印象的なシーンがあります。一つは日食のシーン、そしてもう一つは病院の地下室の煙を吸い込む丸い配管。またラストの野外で体操する人たちやポップソングに合わせてダンスをする人たちなどがそれまでの物語と対極に使われているのが印象的でした。また本作でも自然の音が抜群の効果を発揮していました。

しかし『トロピカル・・』同様、手放しで評価できる映画ではなく、評価するにはとにかく時間のかかる映画だと思います。作り手側が観客を選ばない、見たくなければいいよ、気に入らなければいいよ、私は作りたいものを作るだけといったそんな絵画などの芸術に似たそんな域に達しているのかもしれません。

そして、そんな映画が一部の知識層?に評価され、トップに君臨する・・・難解とされたタルコフスキー、ベルイマン、ブレッソンでさえ、もう少し幅広い層から支持を得ていましたが、明らかに時代は変わってきているのではないでしょうか。

トロピカル・マラディ

イメージ 1

TROPICAL MALADY-トロピカル・マラディ

監督:アピチャッポン・ウィーラセタクン

主演:サクダー・ゲオブアディー, バンロップ・ロノーイ

製作年度:2004年

☆☆☆☆★

ひと言:そして、今をときめくアピチャッポン・ウィーラセタクン監督作品を遂に見ました。

まずは彼が国際的に飛躍した映画です。カンヌ受賞作であり、トロント映画祭が主催したBest of Decadeで2000年代のベスト5にランキングされています。

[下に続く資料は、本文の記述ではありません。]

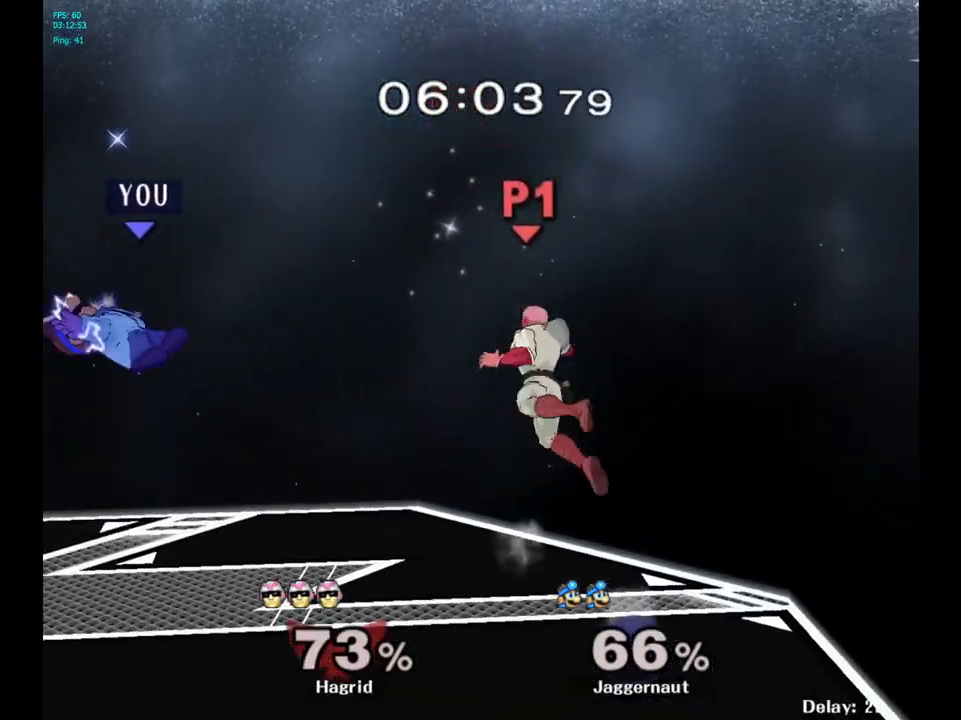
{"buttons": [], "left_stick": "right", "right_stick": "center", "events": [[117, "left_stick", "left"], [233, "left_stick", "right"], [367, "left_stick", "left"], [467, "left_stick", "right"]]}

見終わった後の素直な感想は、一体どこがいいの?です。なぜそこまで評価されているのか?です。

しかし数日たって、一生懸命!再度検証し、他の批評家などの絶賛する記事などを読み、少しずつ考えが変わってきました(^^)。信じられないのですが自分の考えを捻じ曲げようとし始めたのです!

ウィーラセタクンの映画手法でまず挙げなければならないのが、映画を二つに切って、それぞれちがったストーリーを展開することです、二つの話は一見繋がっているように見えるのですが、繋がっているはずなのですが、なかなか繋がりません。

これは私の理解力のなさなのかと、後で、いろんな批評家の論評や書き込みを見ましたが、ほとんど皆さん同じ意見です。特に本作は、前半はタイの山村のゲイの話、後半はタイの神話・昔話。二人のゲイは後半でも神話の主役として出ていますが話がしっくりこないのです。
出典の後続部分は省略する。